What is the reason for this even more colossal failure than the one in Story #1 above?  Put simply, DOGE focused on ‘the what’ of reducing governmental bloat without ever stopping to ask themselves how they would recognize the bloat when they see it.  When Musk took over Twitter, as big as that company might have been, as many computers and employees and mocha lattes and yoga rooms that it might have had under Jack Dorsey, it was still fundamentally a simple company with a simple single vision.  A user types something stupid or wise or fun or mean or whatever and then tweets it to the universe. That was it. That's all there was to it. SpaceX also has only one simple, solitary vision. Put some high explosives underneath a payload made of metal and plastic and silicon and ignite them to push the payload off the Earth (and hopefully not blow it up).  Simple, clean, straightforward. In other words, even if Musk had a million people working for him, he only had to navigate a few corporate visions.

The federal government, in contrast, has not only a million people literally working for it, but it has millions of visions, many of them often competing with or in contradiction to other visions by the very nature of the democratic process.  Musk's team failed to take into account the nature of what they were trying to change.

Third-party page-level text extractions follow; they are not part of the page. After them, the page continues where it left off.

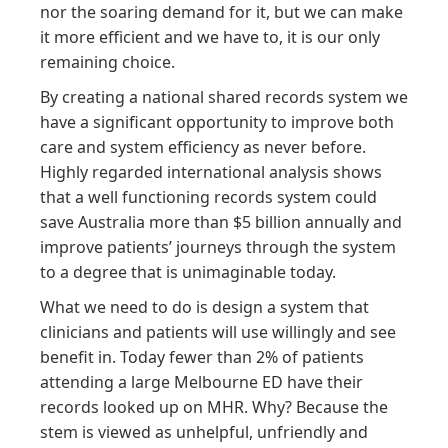
nor the soaring demand for it, but we can make
it more efficient and we have to, it is our only
remaining choice.
By creating a national shared records system we
have a significant opportunity to improve both
care and system efficiency as never before.
Highly regarded international analysis shows
that a well functioning records system could
save Australia more than $5 billion annually and
improve patients’ journeys through the system
to a degree that is unimaginable today.
What we need to do is design a system that
clinicians and patients will use willingly and see
benefit in. Today fewer than 2% of patients
attending a large Melbourne ED have their
records looked up on MHR. Why? Because the
stem is viewed as unhelpful, unfriendly and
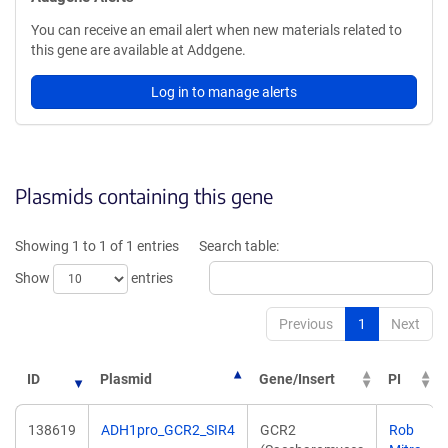
You can receive an email alert when new materials related to
this gene are available at Addgene.
Log in to manage alerts
Plasmids containing this gene
Showing 1 to 1 of 1 entries
Search table:
Show
entries
Previous
1
Next
ID
Plasmid
Gene/Insert
PI
138619
ADH1pro_GCR2_SIR4
GCR2
Rob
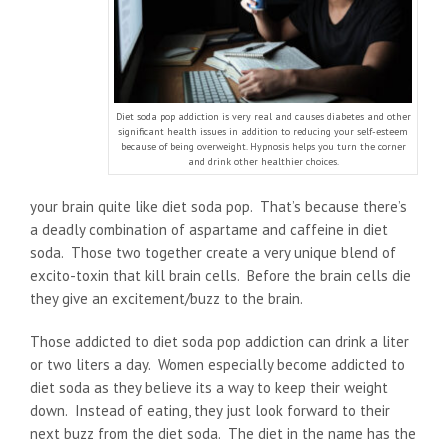
Diet soda pop addiction is very real and causes diabetes and other
significant health issues in addition to reducing your self-esteem
because of being overweight. Hypnosis helps you turn the corner
and drink other healthier choices.
your brain quite like diet soda pop. That’s because there’s
a deadly combination of aspartame and caffeine in diet
soda. Those two together create a very unique blend of
excito-toxin that kill brain cells. Before the brain cells die
they give an excitement/buzz to the brain.
Those addicted to diet soda pop addiction can drink a liter
or two liters a day. Women especially become addicted to
diet soda as they believe its a way to keep their weight
down. Instead of eating, they just look forward to their
next buzz from the diet soda. The diet in the name has the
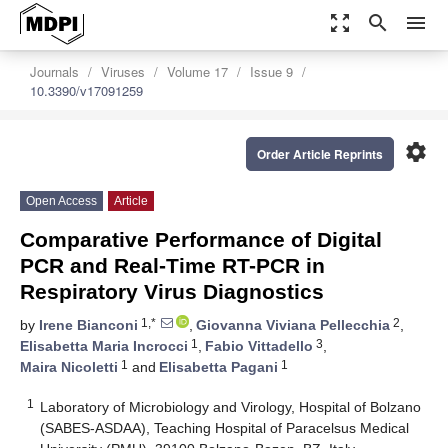
zoom_out_map
search
menu
Journals
Viruses
Volume 17
Issue 9
10.3390/v17091259
settings
Order Article Reprints
Open Access
Article
Comparative Performance of Digital
PCR and Real-Time RT-PCR in
Respiratory Virus Diagnostics
1,*
2
by
Irene Bianconi
,
Giovanna Viviana Pellecchia
,
1
3
Elisabetta Maria Incrocci
,
Fabio Vittadello
,
1
1
Maira Nicoletti
and
Elisabetta Pagani
1
Laboratory of Microbiology and Virology, Hospital of Bolzano
(SABES-ASDAA), Teaching Hospital of Paracelsus Medical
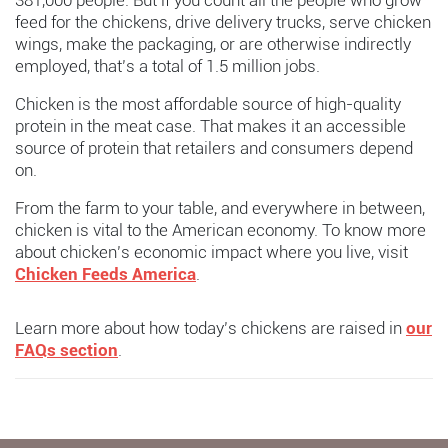
381,000 people. But if you count all the people who grow
feed for the chickens, drive delivery trucks, serve chicken
wings, make the packaging, or are otherwise indirectly
employed, that’s a total of 1.5 million jobs.
Chicken is the most affordable source of high-quality
protein in the meat case. That makes it an accessible
source of protein that retailers and consumers depend
on.
From the farm to your table, and everywhere in between,
chicken is vital to the American economy. To know more
about chicken’s economic impact where you live, visit
Chicken Feeds America
.
Learn more about how today’s chickens are raised in
our
FAQs section
.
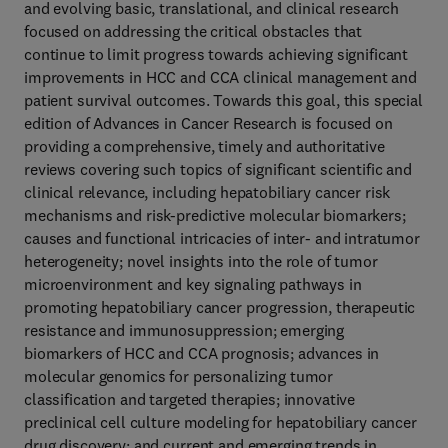
and evolving basic, translational, and clinical research
focused on addressing the critical obstacles that
continue to limit progress towards achieving significant
improvements in HCC and CCA clinical management and
patient survival outcomes. Towards this goal, this special
edition of Advances in Cancer Research is focused on
providing a comprehensive, timely and authoritative
reviews covering such topics of significant scientific and
clinical relevance, including hepatobiliary cancer risk
mechanisms and risk-predictive molecular biomarkers;
causes and functional intricacies of inter- and intratumor
heterogeneity; novel insights into the role of tumor
microenvironment and key signaling pathways in
promoting hepatobiliary cancer progression, therapeutic
resistance and immunosuppression; emerging
biomarkers of HCC and CCA prognosis; advances in
molecular genomics for personalizing tumor
classification and targeted therapies; innovative
preclinical cell culture modeling for hepatobiliary cancer
drug discovery; and current and emerging trends in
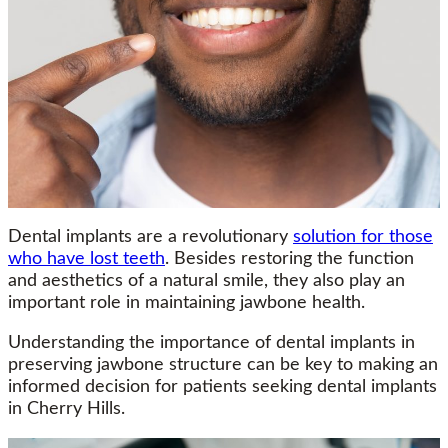
Dental implants are a revolutionary
solution for those
who have lost teeth
. Besides restoring the function
and aesthetics of a natural smile, they also play an
important role in maintaining jawbone health.
Understanding the importance of dental implants in
preserving jawbone structure can be key to making an
informed decision for patients seeking dental implants
in Cherry Hills.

They failed to take into account ‘how’ they would implement those changes.  Being charitable, all they wanted to do was make government smaller and more efficient, a laudable goal, but they failed miserably because they were unable to understand how to make the changes they claimed they wanted. 

To close, what is the lesson we can draw from these tales of woe and incompetence?  The answer is it's important in any endeavor to sit and think clearly about ‘what’ is being done and ‘how’ it should be accomplished.  The more complicated the task is, the greater amount of care that is needed in making these distinctions.  Focusing too much on a particular ‘how’ ends up with the project falling into the trap best described by the old adage that when one only has a hammer every problem tends to look like a nail.  Likewise, overly focusing on ‘what’ runs an equally dangerous risk best thought of as reaching into the toolbox indiscriminately for any heavy object, say a wrench, when one needs to pound a nail.  Neither of these two approaches is a good idea.